▸ **Information**:
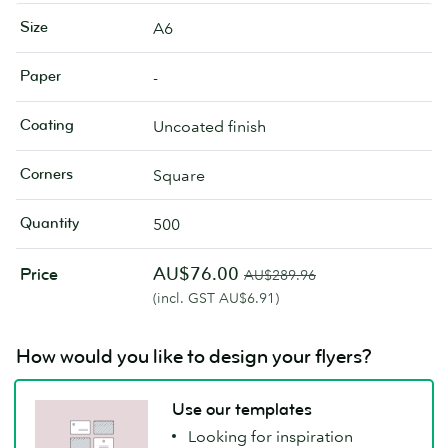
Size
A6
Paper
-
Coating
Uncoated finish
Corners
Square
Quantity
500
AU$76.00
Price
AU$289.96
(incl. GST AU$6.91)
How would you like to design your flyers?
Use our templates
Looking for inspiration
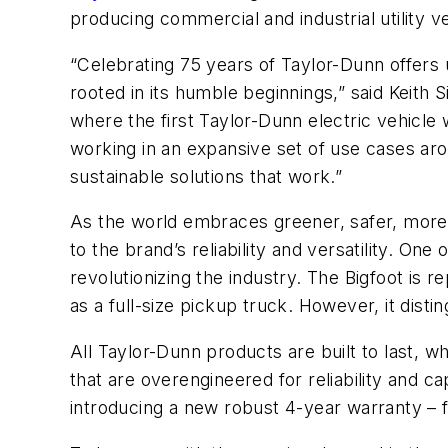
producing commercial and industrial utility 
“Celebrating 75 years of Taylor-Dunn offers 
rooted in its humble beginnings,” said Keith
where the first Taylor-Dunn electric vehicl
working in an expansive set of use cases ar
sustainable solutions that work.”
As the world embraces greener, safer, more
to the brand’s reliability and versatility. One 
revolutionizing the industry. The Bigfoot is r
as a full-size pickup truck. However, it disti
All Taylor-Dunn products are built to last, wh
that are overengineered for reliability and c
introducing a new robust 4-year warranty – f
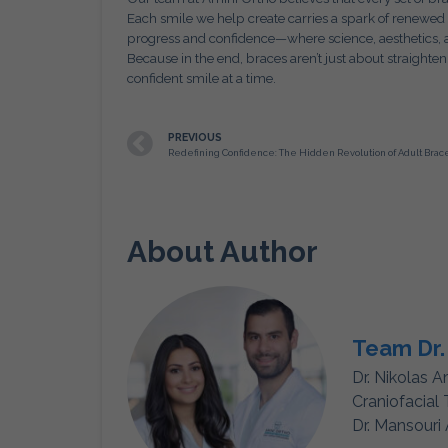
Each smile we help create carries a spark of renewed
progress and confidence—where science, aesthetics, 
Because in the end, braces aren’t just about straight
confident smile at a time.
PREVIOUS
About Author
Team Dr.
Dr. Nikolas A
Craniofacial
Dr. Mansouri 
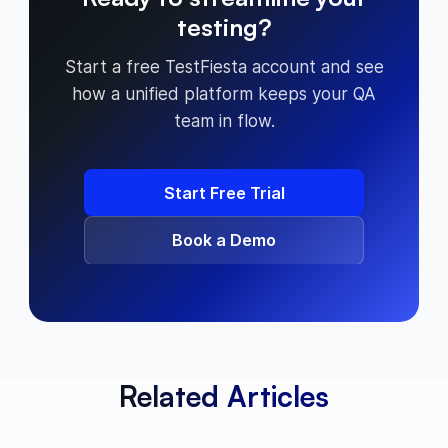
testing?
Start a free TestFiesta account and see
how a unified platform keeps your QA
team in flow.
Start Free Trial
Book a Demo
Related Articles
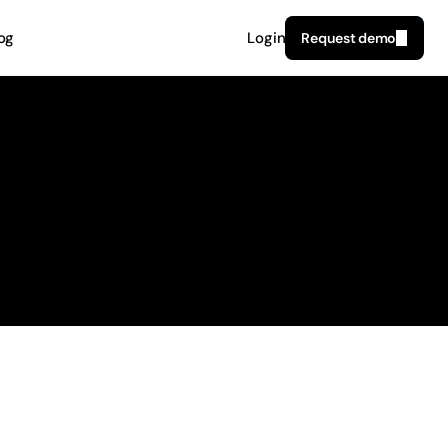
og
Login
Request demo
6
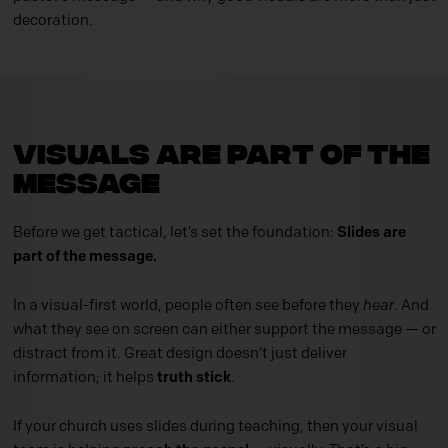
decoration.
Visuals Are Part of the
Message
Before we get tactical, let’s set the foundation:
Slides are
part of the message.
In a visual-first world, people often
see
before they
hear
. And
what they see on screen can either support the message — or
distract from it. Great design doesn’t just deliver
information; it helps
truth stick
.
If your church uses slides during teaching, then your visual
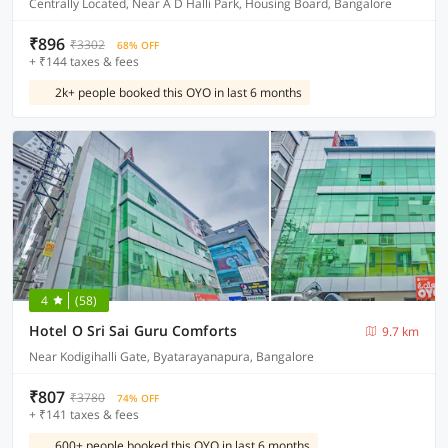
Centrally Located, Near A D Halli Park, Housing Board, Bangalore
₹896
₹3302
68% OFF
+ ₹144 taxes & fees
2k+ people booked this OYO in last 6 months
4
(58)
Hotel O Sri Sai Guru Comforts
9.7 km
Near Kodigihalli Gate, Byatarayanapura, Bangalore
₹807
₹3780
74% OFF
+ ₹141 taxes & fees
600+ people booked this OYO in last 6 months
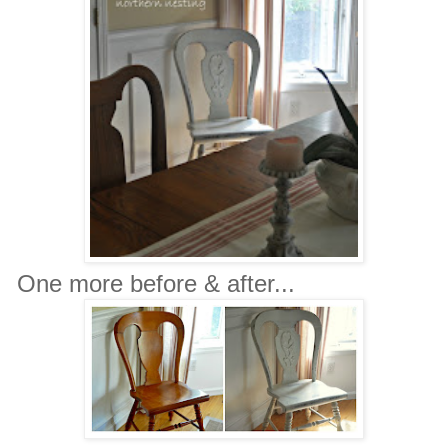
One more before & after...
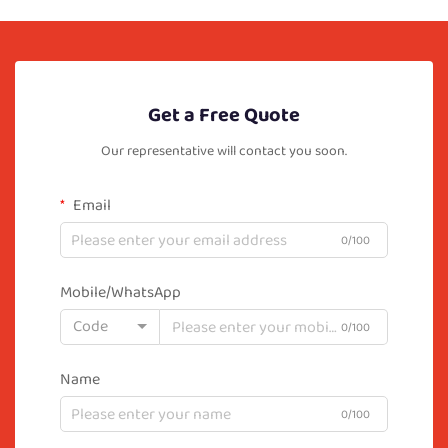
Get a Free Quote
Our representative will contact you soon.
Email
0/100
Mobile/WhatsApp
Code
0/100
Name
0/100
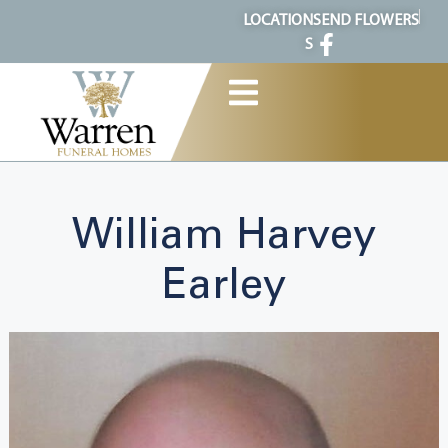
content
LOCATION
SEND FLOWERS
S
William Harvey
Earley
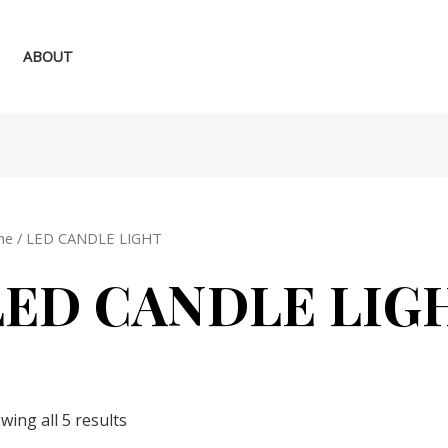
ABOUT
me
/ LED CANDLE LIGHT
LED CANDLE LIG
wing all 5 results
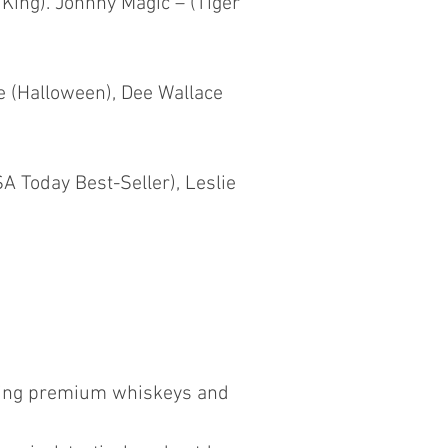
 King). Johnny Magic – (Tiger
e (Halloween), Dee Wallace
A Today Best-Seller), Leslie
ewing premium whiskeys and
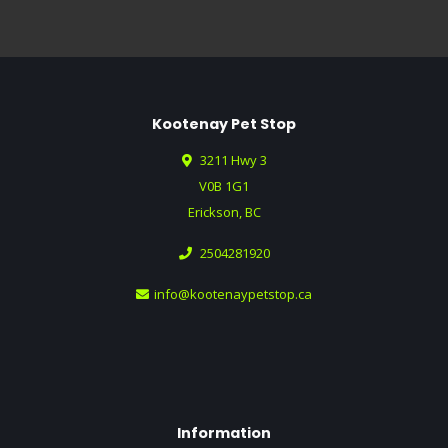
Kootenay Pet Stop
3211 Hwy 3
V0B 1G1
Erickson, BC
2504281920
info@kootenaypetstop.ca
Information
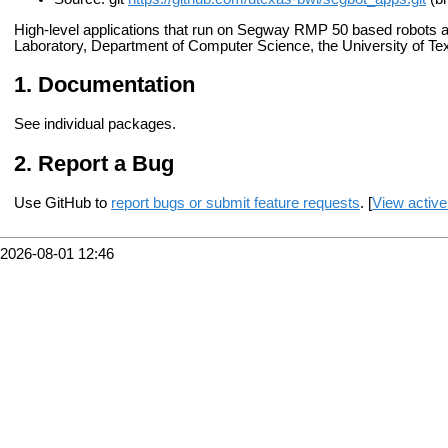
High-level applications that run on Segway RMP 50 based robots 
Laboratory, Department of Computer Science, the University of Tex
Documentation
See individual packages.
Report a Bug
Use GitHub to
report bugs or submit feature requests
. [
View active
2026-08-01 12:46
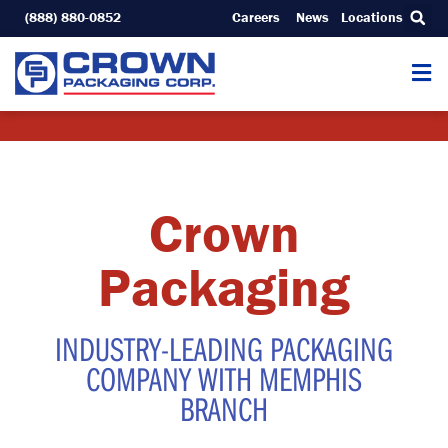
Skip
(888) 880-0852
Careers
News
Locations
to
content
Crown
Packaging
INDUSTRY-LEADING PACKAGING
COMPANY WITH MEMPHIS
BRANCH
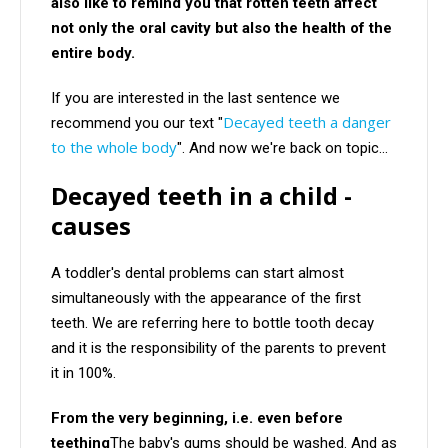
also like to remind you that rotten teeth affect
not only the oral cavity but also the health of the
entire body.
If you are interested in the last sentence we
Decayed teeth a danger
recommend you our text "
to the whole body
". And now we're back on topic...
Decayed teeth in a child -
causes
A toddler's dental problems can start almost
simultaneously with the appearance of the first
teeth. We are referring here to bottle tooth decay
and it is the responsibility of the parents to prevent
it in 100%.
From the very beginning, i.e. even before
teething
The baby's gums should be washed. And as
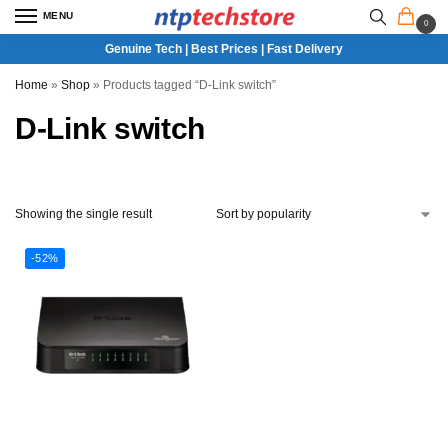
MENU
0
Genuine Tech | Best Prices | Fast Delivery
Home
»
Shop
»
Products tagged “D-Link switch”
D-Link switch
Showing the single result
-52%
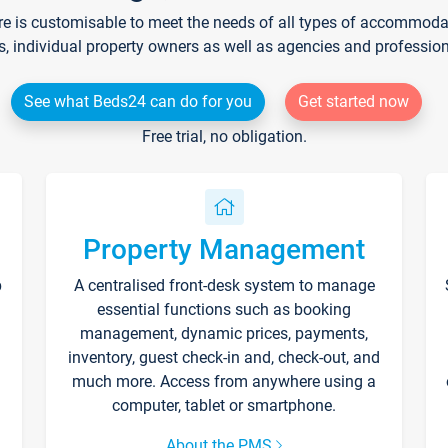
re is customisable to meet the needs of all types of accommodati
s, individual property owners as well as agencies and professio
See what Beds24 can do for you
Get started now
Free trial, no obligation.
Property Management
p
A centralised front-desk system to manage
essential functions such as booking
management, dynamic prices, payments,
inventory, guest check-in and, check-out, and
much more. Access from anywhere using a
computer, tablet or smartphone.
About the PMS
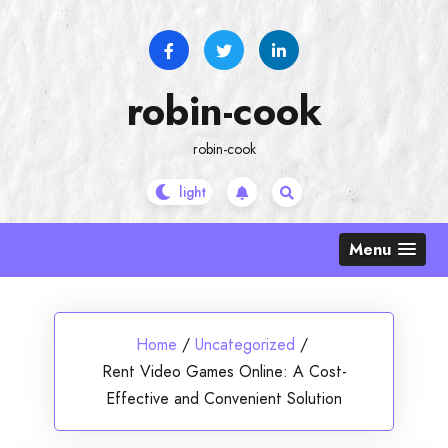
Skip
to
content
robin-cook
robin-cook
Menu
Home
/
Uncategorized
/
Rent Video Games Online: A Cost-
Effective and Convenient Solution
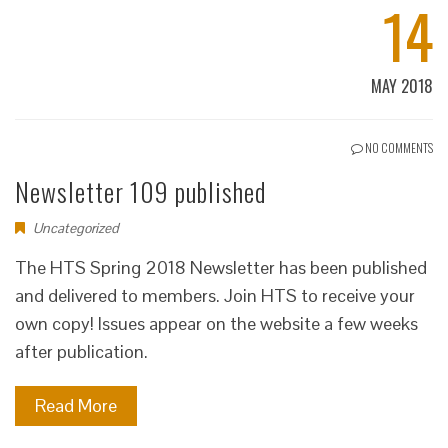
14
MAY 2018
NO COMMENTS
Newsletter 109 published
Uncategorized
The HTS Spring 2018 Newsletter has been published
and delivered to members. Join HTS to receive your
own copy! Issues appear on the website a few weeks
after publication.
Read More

▸ **Work to complete**: Can you give the data from the line with "producing commercial and industrial utility" up to and including the line with "If your church" as a Markdown table with the columns Row and Line, numbering each line and skipping blank ones? Leave the pictures out of the answer.

▸ **Result below**:
| Row | Line |
|---|---|
| 1 | producing commercial and industrial utility  |
| 2 | “Celebrating 75 years of Taylor-Dunn offers  |
| 3 | rooted in its humble beginnings,” said Keith |
| 4 | where the first Taylor-Dunn electric vehicl |
| 5 | working in an expansive set of use cases ar |
| 6 | sustainable solutions that work.” |
| 7 | As the world embraces greener, safer, more |
| 8 | to the brand’s reliability and versatility. One  |
| 9 | revolutionizing the industry. The Bigfoot is r |
| 10 | as a full-size pickup truck. However, it disti |
| 11 | All Taylor-Dunn products are built to last, wh |
| 12 | that are overengineered for reliability and c |
| 13 | introducing a new robust 4-year warranty – f |
| 14 | Each smile we help create carries a spark of renewed |
| 15 | progress and confidence—where science, aesthetics,  |
| 16 | Because in the end, braces aren’t just about straight |
| 17 | confident smile at a time. |
| 18 | PREVIOUS |
| 19 | About Author |
| 20 | Team Dr. |
| 21 | Dr. Nikolas A |
| 22 | Craniofacial |
| 23 | Dr. Mansouri  |
| 24 | testing? |
| 25 | Start a free TestFiesta account and see |
| 26 | how a unified platform keeps your QA |
| 27 | team in flow. |
| 28 | Start Free Trial |
| 29 | Book a Demo |
| 30 | Related Articles |
| 31 | og |
| 32 | Login |
| 33 | Request demo |
| 34 | 6 |
| 35 | decoration. |
| 36 | Visuals Are Part of the |
| 37 | Message |
| 38 | Before we get tactical, let’s set the foundation: |
| 39 | Slides are |
| 40 | part of the message. |
| 41 | In a visual-first world, people often |
| 42 | see |
| 43 | before they |
| 44 | hear |
| 45 | . And |
| 46 | what they see on screen can either support the message — or |
| 47 | distract from it. Great design doesn’t just deliver |
| 48 | information; it helps |
| 49 | truth stick |
| 50 | . |
| 51 | If your church uses slides during teaching, then your visual |